現在は金属刻印の製造・販売のほか、小径工具の製造・販売もしております。
取扱製品としては、外径φ1㎜以下のPCDエンドミル・超硬エンドミル・CBNエンドミルをオーダーメイドで製作しています。
1. オーダーメイド小径工具事業を始めたキッカケ
タクミセンパイ服部(以下、服部):オーダーメイド小径工具の事業を始めたキッカケを教えてください。
有限会社三井刻印 三井 豊様(以下、三井様):1990年代中頃、今後の刻印受注の大幅減を危惧した当社会長が「自社の技術や経験を活かして何かできないか」と検討したのが、オーダーメイド小径工具事業の始まりでした。

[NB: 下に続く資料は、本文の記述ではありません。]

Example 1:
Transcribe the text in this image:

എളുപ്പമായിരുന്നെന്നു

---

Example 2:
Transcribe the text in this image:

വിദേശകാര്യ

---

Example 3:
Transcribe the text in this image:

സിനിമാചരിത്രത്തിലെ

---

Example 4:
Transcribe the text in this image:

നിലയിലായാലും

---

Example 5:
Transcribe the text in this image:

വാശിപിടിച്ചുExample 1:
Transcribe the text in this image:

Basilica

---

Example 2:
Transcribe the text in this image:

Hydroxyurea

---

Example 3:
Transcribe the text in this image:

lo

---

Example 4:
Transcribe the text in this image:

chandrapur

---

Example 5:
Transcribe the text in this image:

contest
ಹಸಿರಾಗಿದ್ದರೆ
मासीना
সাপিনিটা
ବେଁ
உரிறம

2000年には理化学研究所に当時在籍されていた安斎博士・高橋博士からの素材提供をキッカケに小径CBN刃具の開発をスタートし、同年からテスト販売を開始しました。
当時は小径CBNエンドミルが市販されておらず、恐らくではありますが小径CBNエンドミルの製品化は当社が国内初であろうと思います。

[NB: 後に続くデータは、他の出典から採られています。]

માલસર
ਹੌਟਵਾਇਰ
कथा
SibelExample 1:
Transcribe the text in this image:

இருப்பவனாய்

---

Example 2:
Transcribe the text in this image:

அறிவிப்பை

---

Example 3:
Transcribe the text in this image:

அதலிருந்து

CBNは素材の特性上、周速を上げないと本来の性能が発揮できず、当時は高速回転の主軸を持つ工作機械が少なかったことや、高硬度材への微細加工のニーズがなかったため、大手工具メーカーが販売しなかったのかもしれません。
服部:今では当たり前の小径CBNエンドミルを三井刻印様が初めて製品化されたのは驚きました。当時は小径CBNを使うための工作機械などの環境がそろっていなかったんですね。
2. 刻印事業が活きている場面
服部:刻印事業がどのようにオーダーメイド小径工具の事業に活きているか教えてください。
三井様:切削による刻印製造は、彫刻機と専用工具(彫刻刃)を使った微細切削加工のため、加工後の修正などは一切できず、機上で仕上げまでの全工程を終わらせる必要があります。

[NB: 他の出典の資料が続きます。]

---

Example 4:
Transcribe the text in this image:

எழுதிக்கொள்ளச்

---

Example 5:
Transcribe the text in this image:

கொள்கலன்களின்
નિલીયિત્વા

このことから、彫刻加工業者は「切れ味のいい刃物、切れ刃以降の逃げがいい刃物」を自社で製作して使用していました。
彫刻加工業時代の経験が、現在のオーダーメイド小径工具の事業に活きています。
3. オーダーメイド小径工具の実績
服部:オーダーメイド小径工具の実績を教えてください。
三井様:2000年からオーダーメイド小径工具の事業を開始し、現在までに約900社(商社含む)のお客様との取引実績があります。
1回の注文本数は、少ない場合だと1~3本、多い場合でも20~30本といったケースが多数を占めています。
4. オーダーメイド小径工具のニーズ
服部:オーダーメイド小径工具がどのような業界や被削材のニーズが多いか教えてください。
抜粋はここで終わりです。